VITE PARALLELE: UN LIBRO SULLE PERSONE “MENO FORTUNATE”
“Vite parallele” è un esempio di come la passione possa contribuire a cambiare la nostra mentalità verso il mondo dell’handicap considerato sempre terra di “frontiera” adatta solo a pochi e forti individui che non hanno nulla da perdere. Denis Biondi, in questo libro dimostra, capitolo per capitolo, che la costruzione di un nuovo mondo è possibile purché ognuno si faccia umile e aperto verso l’altro che è solo diverso ma non “differente” da noi.
Siamo tutti figli dello stesso Padre o di Madre Natura come qualcuno preferisce chiamarla, e perciò con gli stessi sentimenti e le stesse aspettative di vita. Grazie ad operatori illuminati ed aperti al confronto e alle novità anche il mondo dell’handicap può aspirare alla sua “emancipazione” e ad una vita “creativa” e degna di essere vissuta . Facciamo quindi alcune domande a Denis per approfondire questo complesso argomento, invitando tutti a leggere il suo libro.

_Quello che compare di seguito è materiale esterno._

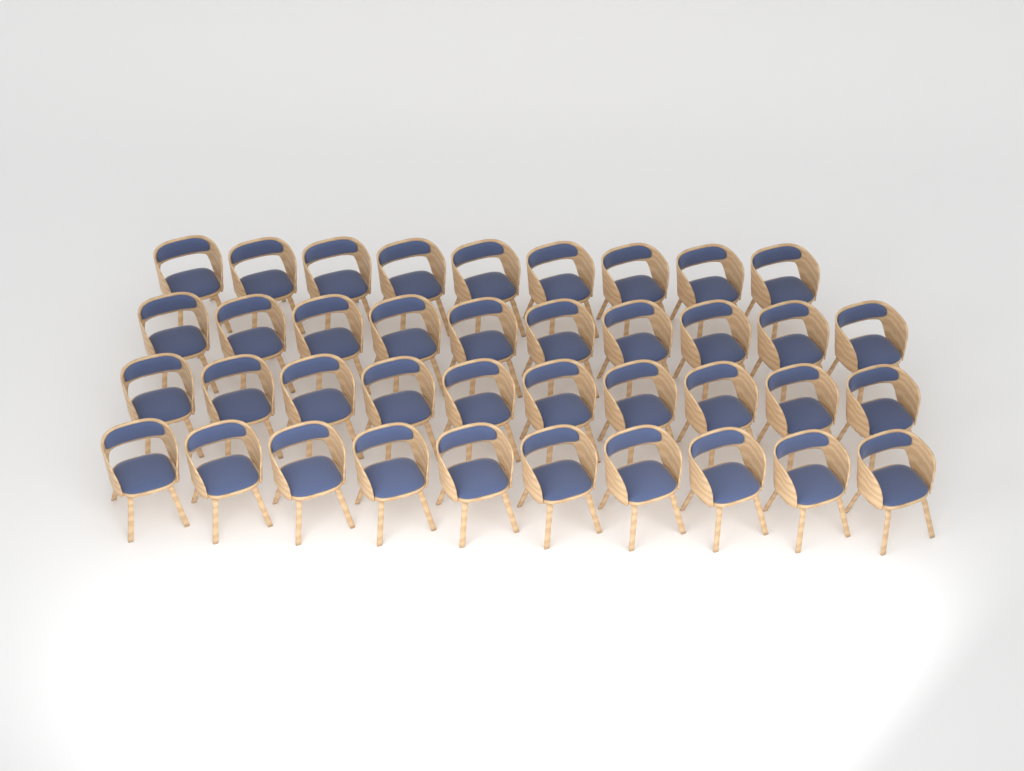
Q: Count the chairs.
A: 39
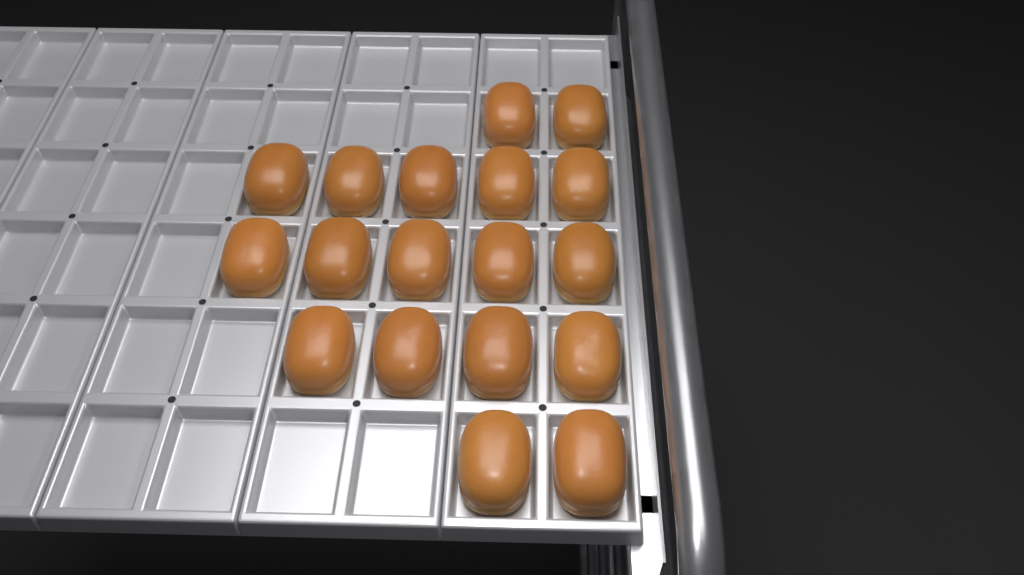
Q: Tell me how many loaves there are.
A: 18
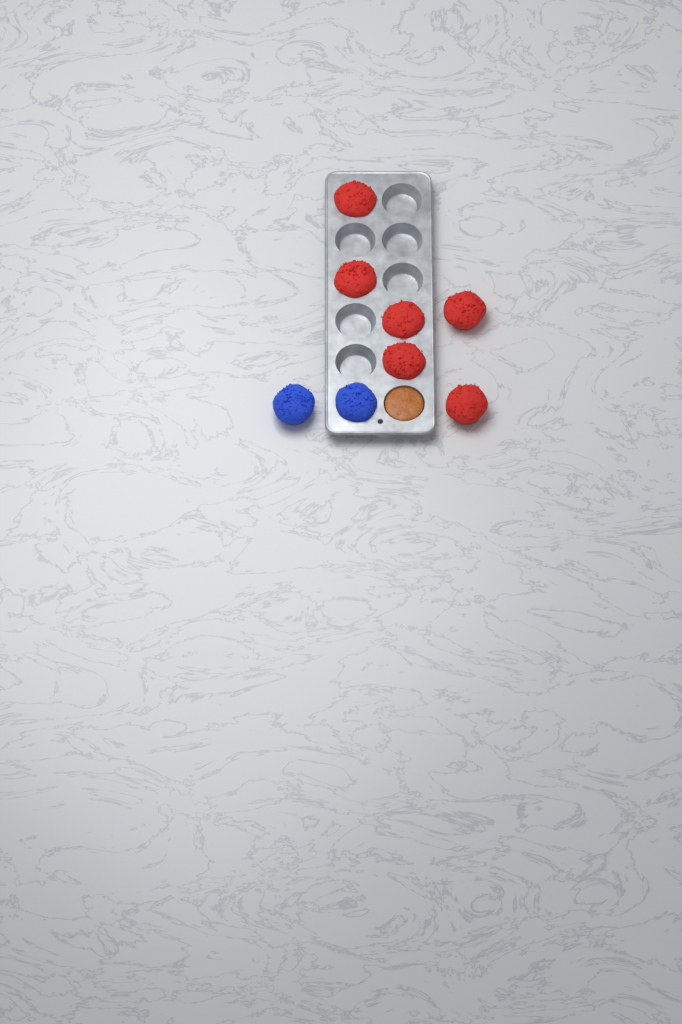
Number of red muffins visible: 6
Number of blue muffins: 2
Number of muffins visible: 8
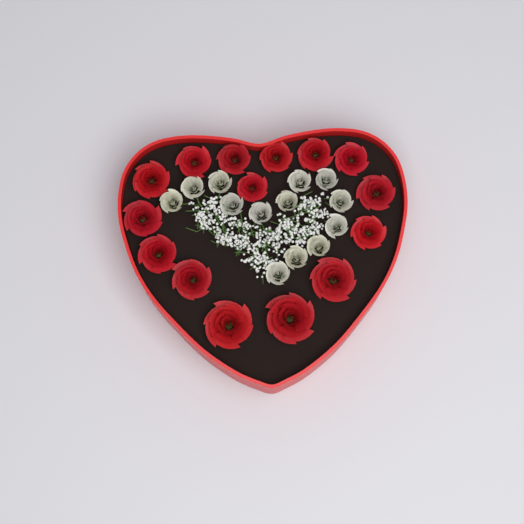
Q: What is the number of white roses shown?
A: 13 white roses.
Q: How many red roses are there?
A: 15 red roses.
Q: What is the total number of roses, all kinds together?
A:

Perché un libro sull’Handicap? Quali esperienze hai appreso della vita di questi “meno fortunati”?
Il parallelismo che contraddistingue la normale crescita di una persona da un’altra “meno fortunata”, sta nel fatto che entrambe devono intraprendere un cammino di adattamento all’ambiente diverso… ma parallelo negli obiettivi e nelle strategie! È questa la grande scoperta “scientifica” che ho fatto nei miei vent’anni anni di esperienza! La persona “meno fortunata”, handicappata (per contestualizzare) si riprogramma non sono solo le azioni ma anche le relazioni, gli affetti, il lavoro, la rete delle persone che ha vicino, la famiglia, gli amici, …gli operatori, se essa è inserita in un percorso educativo e assistenziale. Essa subisce tutta una serie di soppressioni e di condizionamenti che inevitabilmente la inducono a rivedere il suo adattamento a questo mondo, sviluppando azioni e comportamenti paralleli a quelli normali quindi, come dicevo, diversi. Ed è questa diversità che allontana ancora di più la persona handicappata dalla cosiddetta normalità; paradossalmente, non siamo noi “normali” a compiere azioni di adeguamento ma sono loro che devono inventarsi nuove strategie di sopravvivenza. È importante ascoltare le famiglie, ma ascoltarle sul serio; loro e solo loro, vivono i percorsi evolutivi di adattamento del loro familiare.
Quale è quindi il ruolo della Famiglia e degli educatori?
“La prima nostra equipe deve essere proprio la famiglia”. Ciò che mi interessa specificare è che spesso, troppo spesso, la disabilità viene creata proprio da noi “ normali” e ciò non è un paradosso! Ma è verità. Un buon operatore si vede proprio se è capace di elaborare un piano educativo finalizzato a far emergere o a fornire all’utente strategie di relazione funzionali che diventano degli accettabili compromessi tra la realtà dell’operatore e quella parallela della persona che ha in carico.